Incremental Table Copy

Question

Incremental Table Copy

sizal0234

SSCrazy

Points: 2272
More actions
November 16, 2018 at 6:14 pm

#380877

Hi,
I have 3 huge table in excess of 100 GB each which need two be copied between two SQL 2017 Instances. Replication is not an option because of proximity and other limitations. If I write a logic to copy the tables over a linked server, I need some sort of logic then to just to incremental data transfers to reduce data load time. What are the recommended options? One of the tables doesn't have a unique key or timestamp.

Viewing 8 posts - 1 through 7 (of 7 total)

You must be logged in to reply to this topic. Login to reply

Jason A. Long SSC-Insane Points: 23781 More actions · Answer 1

sizal0234 - Friday, November 16, 2018 6:14 PM
Hi,
I have 3 huge table in excess of 100 GB each which need two be copied between two SQL 2017 Instances. Replication is not an option because of proximity and other limitations. If I write a logic to copy the tables over a linked server, I need some sort of logic then to just to incremental data transfers to reduce data load time. What are the recommended options? One of the tables doesn't have a unique key or timestamp.

No unique key or timestamp... I'd say either use CDC (change data capture) or create a trigger that writes new data to a separate table. Then create a process that sends all of the data from the "capture table" to the destination servers and then truncates the capture table. That way you never have to read from big tables and there's never any doubt about what needs to be sent.

Jeffrey Williams SSC Guru Points: 90257 More actions · Answer 2

sizal0234 - Friday, November 16, 2018 6:14 PM
Hi,
I have 3 huge table in excess of 100 GB each which need two be copied between two SQL 2017 Instances. Replication is not an option because of proximity and other limitations. If I write a logic to copy the tables over a linked server, I need some sort of logic then to just to incremental data transfers to reduce data load time. What are the recommended options? One of the tables doesn't have a unique key or timestamp.

How would you identify rows to be inserted/updated if you don't have a unique key? I would also be concerned about using a linked server in this scenario - because the linked server will either pull all data from the remote table (because no unique key) or will default to a cursor based solution (one row at a time). If you cannot utilize replication because of proximity - I am assuming that is because each system is in different locations - which would preclude using a linked server even more...
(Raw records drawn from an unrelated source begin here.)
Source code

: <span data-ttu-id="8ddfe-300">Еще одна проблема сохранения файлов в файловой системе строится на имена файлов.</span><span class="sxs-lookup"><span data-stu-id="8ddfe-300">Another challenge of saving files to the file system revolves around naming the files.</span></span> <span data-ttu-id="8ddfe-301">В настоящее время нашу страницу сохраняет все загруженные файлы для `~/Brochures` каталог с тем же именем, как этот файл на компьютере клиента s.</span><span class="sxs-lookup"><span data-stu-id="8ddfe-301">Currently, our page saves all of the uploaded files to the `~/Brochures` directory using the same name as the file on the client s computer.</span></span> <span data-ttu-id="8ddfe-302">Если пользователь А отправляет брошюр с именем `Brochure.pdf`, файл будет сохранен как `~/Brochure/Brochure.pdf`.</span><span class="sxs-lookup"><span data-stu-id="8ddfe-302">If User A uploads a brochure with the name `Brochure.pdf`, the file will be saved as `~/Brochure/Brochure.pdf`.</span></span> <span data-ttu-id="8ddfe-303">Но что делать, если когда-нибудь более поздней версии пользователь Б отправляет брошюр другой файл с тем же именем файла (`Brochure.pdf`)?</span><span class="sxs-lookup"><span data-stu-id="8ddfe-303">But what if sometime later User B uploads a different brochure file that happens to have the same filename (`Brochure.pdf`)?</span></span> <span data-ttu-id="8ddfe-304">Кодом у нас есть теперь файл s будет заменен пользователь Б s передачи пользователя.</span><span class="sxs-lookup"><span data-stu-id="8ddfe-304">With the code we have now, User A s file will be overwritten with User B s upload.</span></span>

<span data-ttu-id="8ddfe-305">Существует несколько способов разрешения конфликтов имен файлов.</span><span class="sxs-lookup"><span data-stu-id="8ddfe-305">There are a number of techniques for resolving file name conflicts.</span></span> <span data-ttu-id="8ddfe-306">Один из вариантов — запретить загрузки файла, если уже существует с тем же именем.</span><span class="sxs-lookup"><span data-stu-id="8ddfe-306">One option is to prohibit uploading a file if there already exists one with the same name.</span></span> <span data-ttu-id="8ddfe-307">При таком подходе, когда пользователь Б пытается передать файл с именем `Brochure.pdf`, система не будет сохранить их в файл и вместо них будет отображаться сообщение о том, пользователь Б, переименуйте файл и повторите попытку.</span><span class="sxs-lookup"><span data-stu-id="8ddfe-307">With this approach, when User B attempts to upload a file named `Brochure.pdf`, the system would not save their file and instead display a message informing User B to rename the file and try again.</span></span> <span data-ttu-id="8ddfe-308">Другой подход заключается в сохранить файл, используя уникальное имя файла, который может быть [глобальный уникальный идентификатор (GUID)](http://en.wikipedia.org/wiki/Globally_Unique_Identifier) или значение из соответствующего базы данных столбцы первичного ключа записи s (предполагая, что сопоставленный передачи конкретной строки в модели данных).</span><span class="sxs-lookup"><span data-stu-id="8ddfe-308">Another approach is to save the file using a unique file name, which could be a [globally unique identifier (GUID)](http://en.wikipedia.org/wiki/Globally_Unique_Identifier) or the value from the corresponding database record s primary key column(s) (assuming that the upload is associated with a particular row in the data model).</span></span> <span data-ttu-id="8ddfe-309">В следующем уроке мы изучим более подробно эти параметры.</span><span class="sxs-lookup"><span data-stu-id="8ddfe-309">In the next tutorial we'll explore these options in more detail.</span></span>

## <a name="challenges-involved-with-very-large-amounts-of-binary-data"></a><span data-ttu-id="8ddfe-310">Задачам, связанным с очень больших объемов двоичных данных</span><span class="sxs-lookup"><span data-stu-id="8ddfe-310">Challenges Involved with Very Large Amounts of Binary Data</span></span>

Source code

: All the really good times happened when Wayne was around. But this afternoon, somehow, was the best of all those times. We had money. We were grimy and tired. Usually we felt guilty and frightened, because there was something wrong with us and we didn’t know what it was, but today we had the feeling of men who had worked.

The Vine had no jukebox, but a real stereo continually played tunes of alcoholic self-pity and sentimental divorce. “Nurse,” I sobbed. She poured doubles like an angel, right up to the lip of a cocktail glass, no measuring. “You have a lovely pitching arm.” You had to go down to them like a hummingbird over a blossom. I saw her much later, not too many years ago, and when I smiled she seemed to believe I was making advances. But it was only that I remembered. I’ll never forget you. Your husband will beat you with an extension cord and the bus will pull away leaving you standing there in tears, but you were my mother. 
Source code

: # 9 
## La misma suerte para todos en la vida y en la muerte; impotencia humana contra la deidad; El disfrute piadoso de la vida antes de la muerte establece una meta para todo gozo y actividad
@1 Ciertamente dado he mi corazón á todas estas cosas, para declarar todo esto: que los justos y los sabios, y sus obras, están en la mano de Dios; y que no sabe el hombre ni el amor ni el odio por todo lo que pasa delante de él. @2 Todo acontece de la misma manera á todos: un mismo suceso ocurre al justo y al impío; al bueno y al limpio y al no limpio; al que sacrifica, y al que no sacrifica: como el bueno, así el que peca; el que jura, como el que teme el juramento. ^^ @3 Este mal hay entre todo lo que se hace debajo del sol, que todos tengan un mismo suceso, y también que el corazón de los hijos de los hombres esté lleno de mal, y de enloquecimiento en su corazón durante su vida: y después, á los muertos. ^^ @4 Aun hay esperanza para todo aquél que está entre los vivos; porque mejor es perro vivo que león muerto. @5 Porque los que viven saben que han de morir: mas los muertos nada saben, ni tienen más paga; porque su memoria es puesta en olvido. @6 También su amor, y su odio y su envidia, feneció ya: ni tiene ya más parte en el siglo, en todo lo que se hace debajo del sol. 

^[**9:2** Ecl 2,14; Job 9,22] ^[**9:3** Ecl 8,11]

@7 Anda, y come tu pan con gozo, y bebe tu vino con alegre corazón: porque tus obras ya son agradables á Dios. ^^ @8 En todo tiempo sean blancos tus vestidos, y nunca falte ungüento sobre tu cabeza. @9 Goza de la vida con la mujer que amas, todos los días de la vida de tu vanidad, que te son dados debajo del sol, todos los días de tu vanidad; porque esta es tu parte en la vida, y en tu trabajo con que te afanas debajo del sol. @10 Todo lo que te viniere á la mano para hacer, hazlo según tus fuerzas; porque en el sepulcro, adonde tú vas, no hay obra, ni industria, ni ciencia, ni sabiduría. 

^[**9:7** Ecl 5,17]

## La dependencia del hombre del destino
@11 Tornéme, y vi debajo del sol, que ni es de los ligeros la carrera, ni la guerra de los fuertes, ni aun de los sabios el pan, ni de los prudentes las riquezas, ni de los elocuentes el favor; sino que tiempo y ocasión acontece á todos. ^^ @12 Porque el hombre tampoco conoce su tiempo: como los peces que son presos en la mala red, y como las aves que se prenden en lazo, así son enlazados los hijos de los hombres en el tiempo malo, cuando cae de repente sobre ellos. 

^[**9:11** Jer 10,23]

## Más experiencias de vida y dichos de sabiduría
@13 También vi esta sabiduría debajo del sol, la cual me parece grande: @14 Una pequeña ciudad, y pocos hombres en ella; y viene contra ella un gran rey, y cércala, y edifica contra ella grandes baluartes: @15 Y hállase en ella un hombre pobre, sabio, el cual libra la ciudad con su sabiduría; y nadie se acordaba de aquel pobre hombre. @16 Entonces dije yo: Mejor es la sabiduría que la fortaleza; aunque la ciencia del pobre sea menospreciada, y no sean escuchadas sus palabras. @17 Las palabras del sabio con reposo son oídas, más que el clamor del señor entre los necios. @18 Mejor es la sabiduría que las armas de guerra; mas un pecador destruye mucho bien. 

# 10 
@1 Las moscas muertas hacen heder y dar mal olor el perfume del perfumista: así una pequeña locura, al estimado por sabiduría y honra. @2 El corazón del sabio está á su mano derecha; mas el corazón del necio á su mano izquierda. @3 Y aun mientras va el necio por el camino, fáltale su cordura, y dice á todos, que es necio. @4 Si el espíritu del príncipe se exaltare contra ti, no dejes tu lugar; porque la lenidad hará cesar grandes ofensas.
I would look at SSIS to extract and load the data - or a BCP out to a file and BCP in to the destination. I prefer SSIS as it allows for extracting and loading to occur as the rows are passed through the pipeline whereas with BCP you have to complete the full extract before you can begin the load process.

Jeffrey Williams
“We are all faced with a series of great opportunities brilliantly disguised as impossible situations.”

― Charles R. Swindoll

How to post questions to get better answers faster
Managing Transaction Logs

Jeff Moden SSC Guru Points: 1003894 More actions · Answer 3

If the source and destination are on the same SAN, some SANs have the option (and sometimes it's a paid option) to do "SAN Replication", which is nasty fast.

--Jeff Moden

RBAR is pronounced "ree-bar" and is a "Modenism" for Row-By-Agonizing-Row.
First step towards the paradigm shift of writing Set Based code:
________Stop thinking about what you want to do to a ROW... think, instead, of what you want to do to a COLUMN.

Change is inevitable... Change for the better is not.

Helpful Links:
How to post code problems
How to Post Performance Problems
Create a Tally Function (fnTally)

moreno Valued Member Points: 71 More actions · Answer 4

May be you can use this metod, expecialy if your table have only append activity
create parallel tables with same structure .
Create a trigger "after insert" on two original tables that insert same records on cloned tables
The copy process move records from colned tables to remote site ( copy records and truncate tables

vinodnarwal2008 SSC Rookie Points: 28 More actions · Answer 5

moreno - Sunday, November 18, 2018 4:34 AM

Trigger would consume cpu and increase worker thread if parallel connection insert data in table.
Identify primary key or add a column row insertion date to uniquely identify daily data. Write dynamic code to get the mkn and max values to avoid data inconsistencies.

alex.sqldba SSChampion Points: 10254 More actions · Answer 6

Seconding Jeff on the SAN Replication if its available.

I've used that for almost exactly this kind fo work and it was AWESOME.

sizal0234 SSCrazy Points: 2272 More actions · Answer 7

Thank you all for responses.I managed to get the unique keys identified for these tables and tested CDC. This has worked well so far during testing.